Nuova ordinanza per il rudere

La proprietà ha 20 giorni per metterlo in sicurezza e pulire l’area
TERAMO. Per la messa in sicurezza del rudere di via Muzi e la pulizia dell’area circostante ci sono altri venti giorni di tempo.
Il termine è indicato nell’ennesima ordinanza firmata dal sindaco Gianguido D’Alberto per l’immobile fatiscente che si trova nei pressi del teatro romano. Dopo il sopralluogo della settimana scorsa, seguito al distaccamento di intonaci dalla facciata, che ha comportato la chiusura al transito della parte di via Muzi e di vico del Cigno che costeggiano l’edificio, il primo cittadino detta nuove prescrizioni ai proprietari della struttura.
Dalla verifica avviata dai tecnici, infatti, è emerso che quelle dettate nei precedenti provvedimenti non sono state del tutto applicate. In particolare è stato riscontrata la mancata rimozione di piante e arbusti secchi, nonché la presenza di erbacce e altra vegetazione spontanea che influiscono negativamente sul decoro urbano.

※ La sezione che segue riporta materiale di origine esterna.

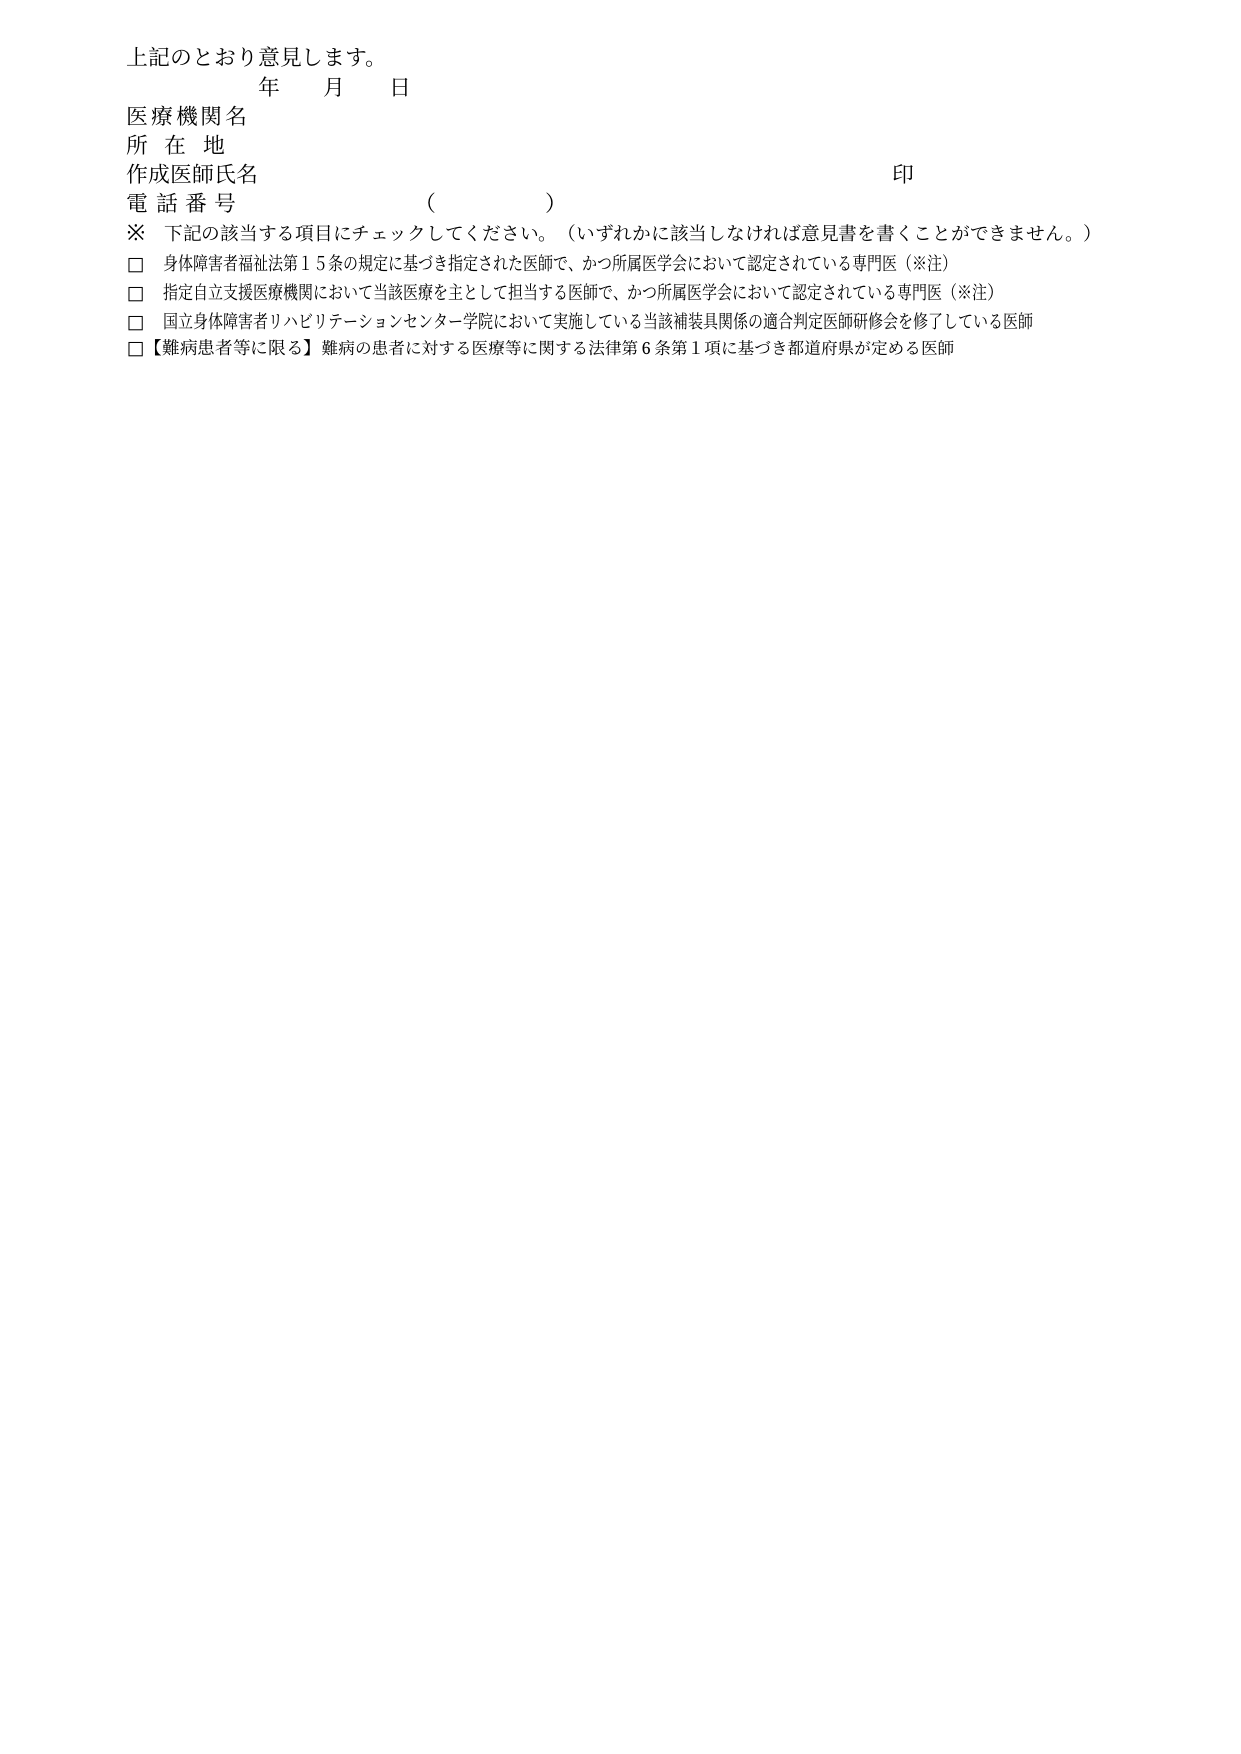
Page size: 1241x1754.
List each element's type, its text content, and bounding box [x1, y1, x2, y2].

Nonostante gli interventi già realizzati dalla proprietà dell’immobile, la società ‘La Bufera’, i tecnici hanno accertato l’esistenza di ulteriori problemi per la tenuta dell’intonaco, nonché il deterioramento del rivestimento dell’impalcatura che dal 2014 avvolge l’immobile.
Per questo nella nuova ordinanza sindacale viene imposta la pulizia dell’area, la rimozione delle parti pericolanti e la sostituzione dei teli strappati o non fissati alla struttura metallica di protezione. Alla proprietà sono concessi dieci giorni per presentare al Comune un piano d’intervento destinato a tradurre in pratica le prescrizioni dettate e venti per realizzare i lavori necessari a pulire l’area e scongiurare rischi per l’incolumità pubblica. (g.d.m.)